Cosa si può fare concretamente? Si potrebbe iniziare a chiedere una riforma radicale dei sistemi di finanziamento, spingendo per modelli che, come in Giappone, premino la ricerca in modo “cieco”, basandosi unicamente sul merito scientifico e non sull’allineamento politico. Si potrebbero creare comitati di valutazione veramente indipendenti, composti da accademici di diverse scuole di pensiero.
Ma la vera battaglia è culturale. Dobbiamo tornare a difendere il valore del dubbio, dell’eresia intellettuale, della ricerca che non serve a confermare ciò che già sappiamo, ma a scoprire ciò che non osiamo chiedere.

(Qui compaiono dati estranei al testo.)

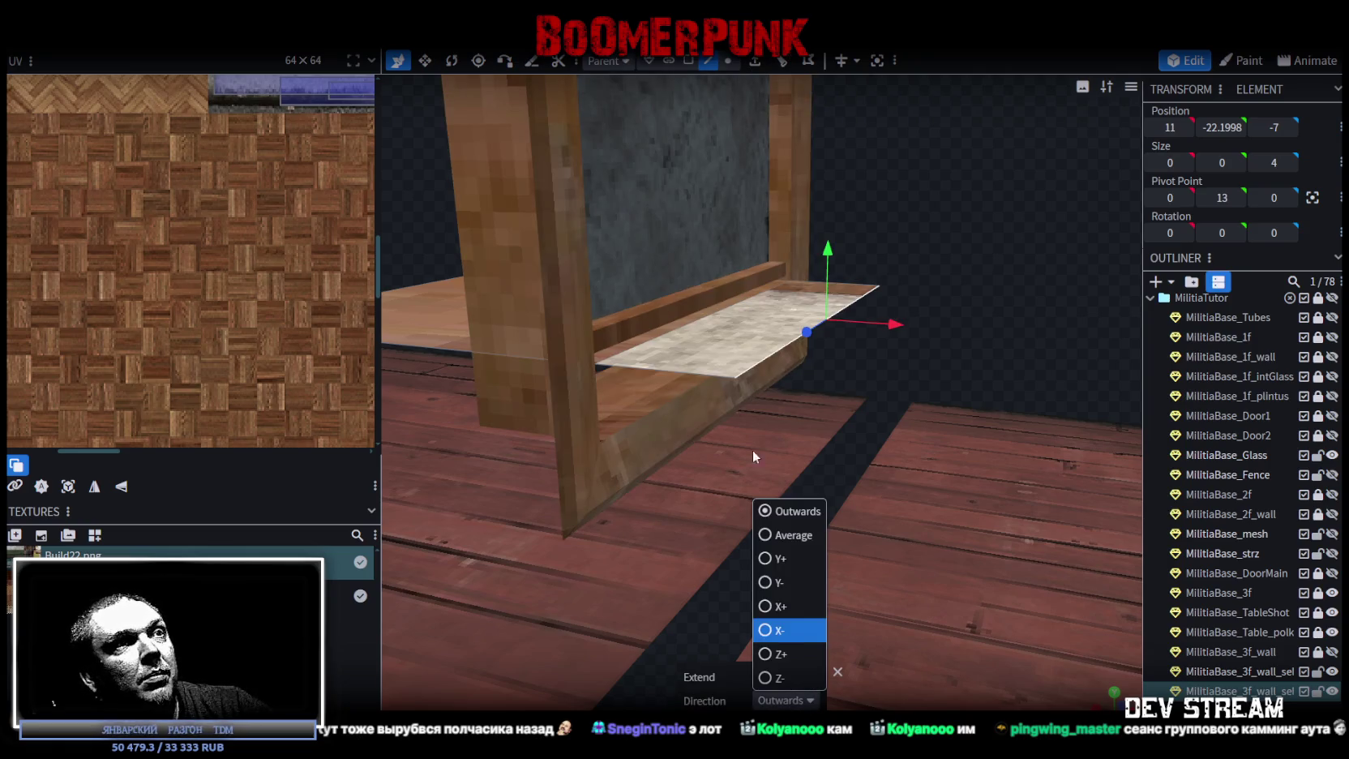
left_click(766, 582)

La prossima volta che senti un “esperto” in TV, chiediti: chi finanzia la sua ricerca? La prossima volta che leggi di un progetto universitario, chiediti: a quale agenda risponde? E soprattutto, continuiamo a porci la domanda che aleggia in tanti corridoi universitari: l’accademia è ancora il luogo dove si cerca la verità, o è diventata la fabbrica dove la si produce su commissione?
La risposta a questa domanda determinerà non solo il futuro della nostra conoscenza, ma anche quello della nostra democrazia.